TASK REQUIREMENTS: Scan the data for "object" and copy each matching line.

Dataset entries
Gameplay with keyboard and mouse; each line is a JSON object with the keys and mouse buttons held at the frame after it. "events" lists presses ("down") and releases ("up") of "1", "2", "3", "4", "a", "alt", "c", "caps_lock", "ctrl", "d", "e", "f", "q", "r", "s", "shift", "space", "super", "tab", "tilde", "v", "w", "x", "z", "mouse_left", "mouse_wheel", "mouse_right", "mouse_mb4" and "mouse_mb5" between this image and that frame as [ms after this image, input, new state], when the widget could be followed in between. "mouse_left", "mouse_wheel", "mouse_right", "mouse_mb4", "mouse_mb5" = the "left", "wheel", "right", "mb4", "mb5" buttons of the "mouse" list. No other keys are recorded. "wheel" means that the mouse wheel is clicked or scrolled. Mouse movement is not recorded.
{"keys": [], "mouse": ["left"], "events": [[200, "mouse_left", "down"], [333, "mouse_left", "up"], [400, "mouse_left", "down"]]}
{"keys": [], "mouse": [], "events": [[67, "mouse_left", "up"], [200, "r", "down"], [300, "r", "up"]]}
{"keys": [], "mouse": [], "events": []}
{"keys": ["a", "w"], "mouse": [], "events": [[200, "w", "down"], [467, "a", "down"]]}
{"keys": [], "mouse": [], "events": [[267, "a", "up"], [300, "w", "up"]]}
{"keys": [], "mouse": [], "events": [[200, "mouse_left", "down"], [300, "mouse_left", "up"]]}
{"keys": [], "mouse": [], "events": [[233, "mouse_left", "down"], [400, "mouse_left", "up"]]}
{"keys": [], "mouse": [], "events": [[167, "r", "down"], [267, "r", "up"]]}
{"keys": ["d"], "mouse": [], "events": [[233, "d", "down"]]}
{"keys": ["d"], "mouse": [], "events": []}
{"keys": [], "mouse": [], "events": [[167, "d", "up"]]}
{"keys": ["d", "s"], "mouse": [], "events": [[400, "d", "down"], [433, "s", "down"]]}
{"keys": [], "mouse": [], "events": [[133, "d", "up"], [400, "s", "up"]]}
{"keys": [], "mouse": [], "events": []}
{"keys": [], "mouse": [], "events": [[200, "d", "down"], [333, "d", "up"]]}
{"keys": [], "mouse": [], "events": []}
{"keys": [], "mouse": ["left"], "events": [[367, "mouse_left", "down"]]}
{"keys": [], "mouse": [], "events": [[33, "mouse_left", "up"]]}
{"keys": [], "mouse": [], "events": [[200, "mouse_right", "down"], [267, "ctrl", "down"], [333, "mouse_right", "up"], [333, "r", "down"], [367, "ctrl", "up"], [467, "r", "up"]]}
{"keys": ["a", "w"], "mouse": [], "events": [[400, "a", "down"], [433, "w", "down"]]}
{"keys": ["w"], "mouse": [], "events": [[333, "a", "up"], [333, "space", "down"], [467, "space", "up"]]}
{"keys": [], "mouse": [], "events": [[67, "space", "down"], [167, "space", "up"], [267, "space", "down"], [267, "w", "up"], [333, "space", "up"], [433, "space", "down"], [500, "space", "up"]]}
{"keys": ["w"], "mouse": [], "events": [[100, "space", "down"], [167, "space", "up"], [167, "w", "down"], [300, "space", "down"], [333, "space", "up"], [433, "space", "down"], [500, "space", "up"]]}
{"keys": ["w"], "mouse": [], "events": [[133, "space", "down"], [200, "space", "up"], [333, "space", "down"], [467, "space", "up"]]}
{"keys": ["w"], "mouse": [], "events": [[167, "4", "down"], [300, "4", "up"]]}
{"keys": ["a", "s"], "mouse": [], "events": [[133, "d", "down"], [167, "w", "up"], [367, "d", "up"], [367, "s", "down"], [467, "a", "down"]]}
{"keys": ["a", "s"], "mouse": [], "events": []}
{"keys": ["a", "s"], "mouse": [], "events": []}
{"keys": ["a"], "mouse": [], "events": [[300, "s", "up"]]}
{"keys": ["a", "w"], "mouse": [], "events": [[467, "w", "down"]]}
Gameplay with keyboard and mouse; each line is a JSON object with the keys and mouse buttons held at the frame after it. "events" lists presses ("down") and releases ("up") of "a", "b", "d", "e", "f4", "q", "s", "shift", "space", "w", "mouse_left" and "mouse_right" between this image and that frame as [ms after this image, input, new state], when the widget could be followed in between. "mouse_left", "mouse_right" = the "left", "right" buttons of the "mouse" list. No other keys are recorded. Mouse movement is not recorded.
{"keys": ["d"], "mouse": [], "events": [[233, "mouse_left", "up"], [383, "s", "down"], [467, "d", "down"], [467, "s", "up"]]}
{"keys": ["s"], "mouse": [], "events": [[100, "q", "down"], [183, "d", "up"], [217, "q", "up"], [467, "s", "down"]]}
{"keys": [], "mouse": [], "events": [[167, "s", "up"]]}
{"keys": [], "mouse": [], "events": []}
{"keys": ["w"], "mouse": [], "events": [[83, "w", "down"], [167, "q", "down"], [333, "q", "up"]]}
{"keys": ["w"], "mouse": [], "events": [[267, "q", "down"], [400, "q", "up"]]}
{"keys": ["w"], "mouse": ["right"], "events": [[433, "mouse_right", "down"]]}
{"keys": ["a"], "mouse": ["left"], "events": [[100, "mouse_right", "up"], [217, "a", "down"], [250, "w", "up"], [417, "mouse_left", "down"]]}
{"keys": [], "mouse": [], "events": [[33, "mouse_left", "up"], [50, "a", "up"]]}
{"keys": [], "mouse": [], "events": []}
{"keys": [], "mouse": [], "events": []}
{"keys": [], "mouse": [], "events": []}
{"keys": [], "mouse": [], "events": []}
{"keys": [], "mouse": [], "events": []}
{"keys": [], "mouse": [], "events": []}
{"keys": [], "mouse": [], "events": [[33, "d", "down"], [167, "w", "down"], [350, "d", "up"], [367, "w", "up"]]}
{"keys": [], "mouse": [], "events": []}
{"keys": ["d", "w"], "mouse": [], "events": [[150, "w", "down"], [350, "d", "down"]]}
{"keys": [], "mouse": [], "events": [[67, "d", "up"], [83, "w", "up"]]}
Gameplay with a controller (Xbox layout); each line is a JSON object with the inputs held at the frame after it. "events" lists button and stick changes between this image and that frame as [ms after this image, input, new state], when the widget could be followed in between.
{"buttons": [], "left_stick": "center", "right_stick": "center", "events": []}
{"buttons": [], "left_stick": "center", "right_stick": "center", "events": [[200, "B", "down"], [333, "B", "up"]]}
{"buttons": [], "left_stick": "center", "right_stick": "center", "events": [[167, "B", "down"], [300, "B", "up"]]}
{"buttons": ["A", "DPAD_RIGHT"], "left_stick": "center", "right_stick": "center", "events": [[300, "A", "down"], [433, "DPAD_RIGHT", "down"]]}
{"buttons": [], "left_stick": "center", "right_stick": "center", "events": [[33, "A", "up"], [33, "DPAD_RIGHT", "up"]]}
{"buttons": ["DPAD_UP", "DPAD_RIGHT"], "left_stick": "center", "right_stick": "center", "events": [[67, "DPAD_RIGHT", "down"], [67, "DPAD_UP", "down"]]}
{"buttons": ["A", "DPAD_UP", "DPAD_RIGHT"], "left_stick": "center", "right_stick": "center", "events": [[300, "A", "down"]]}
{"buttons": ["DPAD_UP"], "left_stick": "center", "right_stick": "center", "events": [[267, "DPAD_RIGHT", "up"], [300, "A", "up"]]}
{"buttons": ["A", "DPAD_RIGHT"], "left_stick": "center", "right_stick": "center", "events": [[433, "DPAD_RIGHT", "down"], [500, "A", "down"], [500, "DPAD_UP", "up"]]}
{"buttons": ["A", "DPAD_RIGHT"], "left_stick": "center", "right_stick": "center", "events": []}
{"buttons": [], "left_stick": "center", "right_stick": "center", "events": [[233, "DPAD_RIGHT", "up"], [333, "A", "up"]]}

ANSWER SECTION:
Gameplay with keyboard and mouse; each line is a JSON object with the keys and mouse buttons held at the frame after it. "events" lists presses ("down") and releases ("up") of "1", "2", "3", "4", "a", "alt", "c", "caps_lock", "ctrl", "d", "e", "f", "q", "r", "s", "shift", "space", "super", "tab", "tilde", "v", "w", "x", "z", "mouse_left", "mouse_wheel", "mouse_right", "mouse_mb4" and "mouse_mb5" between this image and that frame as [ms after this image, input, new state], when the widget could be followed in between. "mouse_left", "mouse_wheel", "mouse_right", "mouse_mb4", "mouse_mb5" = the "left", "wheel", "right", "mb4", "mb5" buttons of the "mouse" list. No other keys are recorded. "wheel" means that the mouse wheel is clicked or scrolled. Mouse movement is not recorded.
Gameplay with keyboard and mouse; each line is a JSON object with the keys and mouse buttons held at the frame after it. "events" lists presses ("down") and releases ("up") of "a", "b", "d", "e", "f4", "q", "s", "shift", "space", "w", "mouse_left" and "mouse_right" between this image and that frame as [ms after this image, input, new state], when the widget could be followed in between. "mouse_left", "mouse_right" = the "left", "right" buttons of the "mouse" list. No other keys are recorded. Mouse movement is not recorded.
Gameplay with a controller (Xbox layout); each line is a JSON object with the inputs held at the frame after it. "events" lists button and stick changes between this image and that frame as [ms after this image, input, new state], when the widget could be followed in between.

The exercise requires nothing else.